** WHAT THE TASK ASKS **
From the data below, pull out every line that contains the word "hide" and copy each one without changes.

— START —

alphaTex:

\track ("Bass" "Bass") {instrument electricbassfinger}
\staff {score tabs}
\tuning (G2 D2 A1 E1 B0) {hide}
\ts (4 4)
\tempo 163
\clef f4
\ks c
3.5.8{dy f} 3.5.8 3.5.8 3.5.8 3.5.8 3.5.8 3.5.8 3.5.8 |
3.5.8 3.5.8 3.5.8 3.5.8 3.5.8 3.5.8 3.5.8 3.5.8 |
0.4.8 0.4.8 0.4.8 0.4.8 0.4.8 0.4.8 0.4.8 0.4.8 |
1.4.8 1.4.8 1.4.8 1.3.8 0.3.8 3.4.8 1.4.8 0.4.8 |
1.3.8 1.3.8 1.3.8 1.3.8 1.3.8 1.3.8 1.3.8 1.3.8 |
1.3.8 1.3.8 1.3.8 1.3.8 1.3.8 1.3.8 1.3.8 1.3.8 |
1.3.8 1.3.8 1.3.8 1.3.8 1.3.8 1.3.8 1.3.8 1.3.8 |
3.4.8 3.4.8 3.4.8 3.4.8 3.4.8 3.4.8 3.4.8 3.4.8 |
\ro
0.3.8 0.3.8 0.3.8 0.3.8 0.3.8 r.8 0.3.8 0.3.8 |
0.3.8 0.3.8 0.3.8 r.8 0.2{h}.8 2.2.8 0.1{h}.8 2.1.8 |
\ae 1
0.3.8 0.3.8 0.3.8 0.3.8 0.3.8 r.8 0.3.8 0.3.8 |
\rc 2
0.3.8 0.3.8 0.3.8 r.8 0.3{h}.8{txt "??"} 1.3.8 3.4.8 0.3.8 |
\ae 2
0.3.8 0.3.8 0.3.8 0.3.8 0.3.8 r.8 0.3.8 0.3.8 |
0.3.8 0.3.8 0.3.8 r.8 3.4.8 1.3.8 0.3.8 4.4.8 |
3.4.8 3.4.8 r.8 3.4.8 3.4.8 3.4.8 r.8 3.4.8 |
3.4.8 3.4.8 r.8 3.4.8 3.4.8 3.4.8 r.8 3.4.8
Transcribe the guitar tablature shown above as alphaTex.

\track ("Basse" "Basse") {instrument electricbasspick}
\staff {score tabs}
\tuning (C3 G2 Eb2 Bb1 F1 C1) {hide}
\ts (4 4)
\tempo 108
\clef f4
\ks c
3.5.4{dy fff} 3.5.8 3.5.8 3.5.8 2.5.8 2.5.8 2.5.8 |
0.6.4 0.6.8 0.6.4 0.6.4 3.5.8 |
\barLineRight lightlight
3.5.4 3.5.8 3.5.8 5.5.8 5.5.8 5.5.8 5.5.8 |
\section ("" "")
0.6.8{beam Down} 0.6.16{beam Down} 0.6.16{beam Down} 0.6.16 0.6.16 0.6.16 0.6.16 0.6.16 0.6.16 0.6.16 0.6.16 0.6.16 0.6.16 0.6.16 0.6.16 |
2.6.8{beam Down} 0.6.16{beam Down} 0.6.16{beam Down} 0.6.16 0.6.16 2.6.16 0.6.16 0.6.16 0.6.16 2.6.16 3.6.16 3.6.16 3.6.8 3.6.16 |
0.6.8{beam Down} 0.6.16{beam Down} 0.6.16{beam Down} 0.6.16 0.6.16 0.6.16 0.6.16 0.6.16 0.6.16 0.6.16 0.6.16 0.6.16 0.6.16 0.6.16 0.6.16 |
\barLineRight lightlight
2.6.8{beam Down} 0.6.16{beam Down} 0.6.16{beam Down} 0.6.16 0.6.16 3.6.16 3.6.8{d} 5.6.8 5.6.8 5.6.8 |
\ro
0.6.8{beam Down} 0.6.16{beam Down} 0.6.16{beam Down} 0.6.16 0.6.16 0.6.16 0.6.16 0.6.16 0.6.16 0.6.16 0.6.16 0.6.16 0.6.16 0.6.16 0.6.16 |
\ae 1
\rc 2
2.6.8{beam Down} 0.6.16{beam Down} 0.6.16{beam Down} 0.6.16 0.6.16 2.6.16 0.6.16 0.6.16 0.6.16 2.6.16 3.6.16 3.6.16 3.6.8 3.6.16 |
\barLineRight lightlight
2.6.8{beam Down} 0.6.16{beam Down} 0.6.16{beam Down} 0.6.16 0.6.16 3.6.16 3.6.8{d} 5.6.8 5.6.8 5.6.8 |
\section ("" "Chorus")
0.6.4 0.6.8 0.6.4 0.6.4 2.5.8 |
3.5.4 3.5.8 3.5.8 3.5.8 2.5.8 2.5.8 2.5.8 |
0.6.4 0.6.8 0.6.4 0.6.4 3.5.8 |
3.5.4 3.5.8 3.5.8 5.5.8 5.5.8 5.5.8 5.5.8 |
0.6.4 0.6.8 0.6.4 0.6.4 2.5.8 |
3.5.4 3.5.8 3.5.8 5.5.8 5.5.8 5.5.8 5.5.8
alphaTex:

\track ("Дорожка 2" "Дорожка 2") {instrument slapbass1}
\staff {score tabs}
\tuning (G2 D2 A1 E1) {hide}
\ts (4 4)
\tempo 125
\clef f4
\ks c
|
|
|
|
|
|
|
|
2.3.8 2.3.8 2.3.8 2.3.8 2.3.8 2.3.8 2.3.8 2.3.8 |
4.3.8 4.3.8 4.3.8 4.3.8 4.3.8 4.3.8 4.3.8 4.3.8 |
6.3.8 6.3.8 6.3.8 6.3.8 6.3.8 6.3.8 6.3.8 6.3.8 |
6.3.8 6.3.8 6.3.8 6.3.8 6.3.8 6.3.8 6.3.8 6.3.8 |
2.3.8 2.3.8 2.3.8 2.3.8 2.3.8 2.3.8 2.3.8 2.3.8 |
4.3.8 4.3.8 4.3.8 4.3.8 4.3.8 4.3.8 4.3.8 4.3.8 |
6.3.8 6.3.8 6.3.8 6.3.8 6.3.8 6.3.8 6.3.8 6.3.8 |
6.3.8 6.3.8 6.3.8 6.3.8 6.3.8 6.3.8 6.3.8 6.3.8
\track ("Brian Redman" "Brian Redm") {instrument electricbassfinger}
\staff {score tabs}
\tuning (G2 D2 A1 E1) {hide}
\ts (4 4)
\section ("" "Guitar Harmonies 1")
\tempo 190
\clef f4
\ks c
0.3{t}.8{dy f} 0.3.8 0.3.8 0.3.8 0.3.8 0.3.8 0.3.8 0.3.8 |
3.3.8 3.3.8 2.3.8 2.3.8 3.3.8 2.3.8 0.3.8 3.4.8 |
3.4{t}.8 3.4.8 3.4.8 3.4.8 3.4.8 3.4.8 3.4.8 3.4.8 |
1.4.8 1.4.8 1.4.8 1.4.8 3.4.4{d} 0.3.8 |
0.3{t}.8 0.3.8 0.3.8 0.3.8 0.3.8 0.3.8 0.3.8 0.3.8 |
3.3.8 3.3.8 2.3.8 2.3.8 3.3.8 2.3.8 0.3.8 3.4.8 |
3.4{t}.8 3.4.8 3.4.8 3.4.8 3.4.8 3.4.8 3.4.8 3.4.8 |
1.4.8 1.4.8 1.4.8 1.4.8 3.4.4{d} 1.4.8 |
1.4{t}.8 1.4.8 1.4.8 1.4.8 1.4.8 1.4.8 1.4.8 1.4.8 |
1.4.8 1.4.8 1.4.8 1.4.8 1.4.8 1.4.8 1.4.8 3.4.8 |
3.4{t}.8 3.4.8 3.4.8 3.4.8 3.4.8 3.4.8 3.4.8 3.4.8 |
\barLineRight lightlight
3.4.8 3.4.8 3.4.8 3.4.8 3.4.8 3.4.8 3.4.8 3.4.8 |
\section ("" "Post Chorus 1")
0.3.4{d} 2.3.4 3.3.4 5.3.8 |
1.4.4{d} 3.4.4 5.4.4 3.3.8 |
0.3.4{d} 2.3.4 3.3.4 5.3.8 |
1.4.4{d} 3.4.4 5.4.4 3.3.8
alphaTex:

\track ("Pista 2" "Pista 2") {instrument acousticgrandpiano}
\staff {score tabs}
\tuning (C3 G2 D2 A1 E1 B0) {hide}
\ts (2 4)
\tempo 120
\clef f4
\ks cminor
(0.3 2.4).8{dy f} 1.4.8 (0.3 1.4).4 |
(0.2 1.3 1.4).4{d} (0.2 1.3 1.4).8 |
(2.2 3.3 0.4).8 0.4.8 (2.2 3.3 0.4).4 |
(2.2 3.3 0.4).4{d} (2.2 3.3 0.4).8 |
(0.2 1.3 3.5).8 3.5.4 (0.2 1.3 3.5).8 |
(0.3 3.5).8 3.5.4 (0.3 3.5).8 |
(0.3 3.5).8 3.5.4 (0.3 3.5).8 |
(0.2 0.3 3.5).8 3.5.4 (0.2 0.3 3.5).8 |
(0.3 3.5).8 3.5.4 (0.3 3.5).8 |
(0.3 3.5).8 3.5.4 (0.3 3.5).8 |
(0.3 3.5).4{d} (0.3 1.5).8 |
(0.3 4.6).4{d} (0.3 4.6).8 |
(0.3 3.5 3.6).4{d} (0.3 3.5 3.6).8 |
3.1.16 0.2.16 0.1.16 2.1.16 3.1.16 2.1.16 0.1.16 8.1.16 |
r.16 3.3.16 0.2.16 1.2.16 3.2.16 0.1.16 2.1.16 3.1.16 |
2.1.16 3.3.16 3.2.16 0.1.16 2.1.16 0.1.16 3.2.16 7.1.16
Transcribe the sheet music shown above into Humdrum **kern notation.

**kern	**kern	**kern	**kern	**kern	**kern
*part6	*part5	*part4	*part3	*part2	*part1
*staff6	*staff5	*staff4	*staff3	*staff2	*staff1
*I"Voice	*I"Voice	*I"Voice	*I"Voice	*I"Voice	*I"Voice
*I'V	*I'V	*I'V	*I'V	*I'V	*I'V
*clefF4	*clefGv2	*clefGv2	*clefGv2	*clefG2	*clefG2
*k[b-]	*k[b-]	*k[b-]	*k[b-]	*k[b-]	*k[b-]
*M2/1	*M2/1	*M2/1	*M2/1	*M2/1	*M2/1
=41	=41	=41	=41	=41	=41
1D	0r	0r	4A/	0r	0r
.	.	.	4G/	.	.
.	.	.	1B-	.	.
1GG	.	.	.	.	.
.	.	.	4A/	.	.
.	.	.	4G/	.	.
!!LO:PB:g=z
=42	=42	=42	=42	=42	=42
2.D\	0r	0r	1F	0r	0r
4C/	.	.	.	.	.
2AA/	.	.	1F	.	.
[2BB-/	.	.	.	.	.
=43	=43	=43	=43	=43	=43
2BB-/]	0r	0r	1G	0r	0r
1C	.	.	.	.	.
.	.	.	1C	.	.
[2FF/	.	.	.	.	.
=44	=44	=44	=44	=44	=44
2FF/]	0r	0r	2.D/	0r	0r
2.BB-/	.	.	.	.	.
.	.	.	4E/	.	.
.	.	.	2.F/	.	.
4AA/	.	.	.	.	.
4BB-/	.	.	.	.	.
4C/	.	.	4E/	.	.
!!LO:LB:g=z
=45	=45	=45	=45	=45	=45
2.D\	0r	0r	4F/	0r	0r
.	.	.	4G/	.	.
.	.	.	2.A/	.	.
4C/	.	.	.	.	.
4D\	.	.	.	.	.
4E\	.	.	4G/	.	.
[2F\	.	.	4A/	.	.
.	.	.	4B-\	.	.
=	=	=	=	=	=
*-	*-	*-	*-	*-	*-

— END —

** RESULT OF THE EXERCISE **
\tuning (G2 D2 A1 E1 B0) {hide}
\tuning (C3 G2 Eb2 Bb1 F1 C1) {hide}
\tuning (G2 D2 A1 E1) {hide}
\tuning (G2 D2 A1 E1) {hide}
\tuning (C3 G2 D2 A1 E1 B0) {hide}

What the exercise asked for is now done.